They crossed the river into Cincinnati, a city whose name
begins with a sound like sin, the sound of wrong—mis in Mississippi.
A year later they moved to Canada, followed a route the same
as slaves, the train slicing the white glaze of winter, leaving Mississippi.
Faulkner’s Joe Christmas was born in winter, like Jesus, given his name
for the day he was left at the orphanage, his race unknown in Mississippi.
My father was reading War and Peace when he gave me my name.
I was born near Easter, 1966, in Mississippi.
When I turned 33 my father said, It’s your Jesus year—you’re the same
age he was when he died. It was spring, the hills green in Mississippi.

TO-DO LIST:
#1 Output the passage of the poem from "I was born near" to "green in Mississippi." word for word.
#2 Return every row of the two-view point data below exactly as given, leaving the pictures out.

[Recorded data]
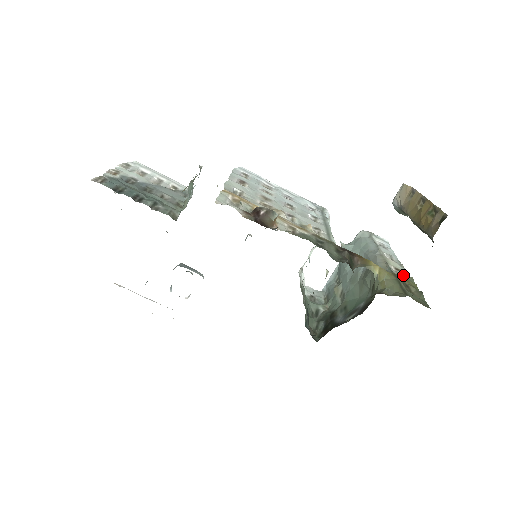
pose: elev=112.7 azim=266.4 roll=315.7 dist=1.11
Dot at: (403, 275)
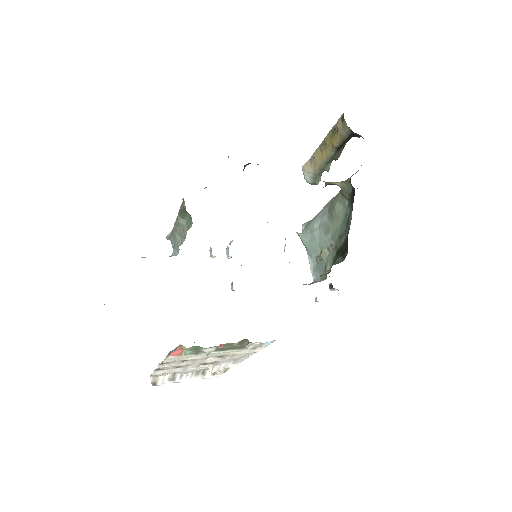
Dot at: occluded
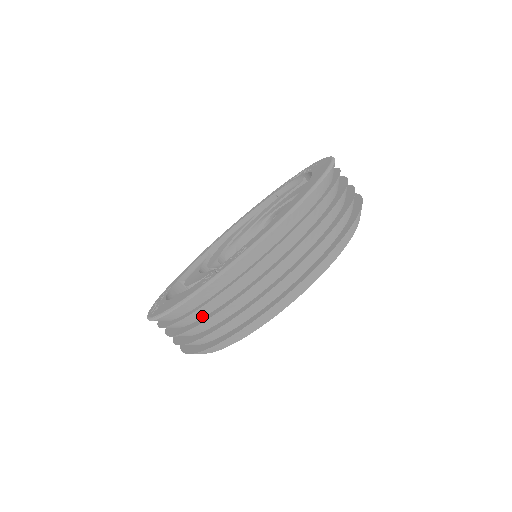
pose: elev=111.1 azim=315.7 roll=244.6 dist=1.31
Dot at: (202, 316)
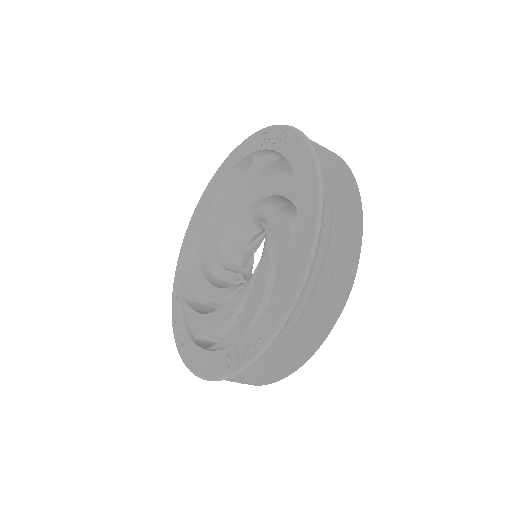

FINAL RESULTS:
#1
I was born near Easter, 1966, in Mississippi.
When I turned 33 my father said, It’s your Jesus year—you’re the same
age he was when he died. It was spring, the hills green in Mississippi.

#2
pose: elev=112.7 azim=266.4 roll=315.7 dist=1.11
Dot at: (403, 275)
Dot at: occluded
pose: elev=111.1 azim=315.7 roll=244.6 dist=1.31
Dot at: (202, 316)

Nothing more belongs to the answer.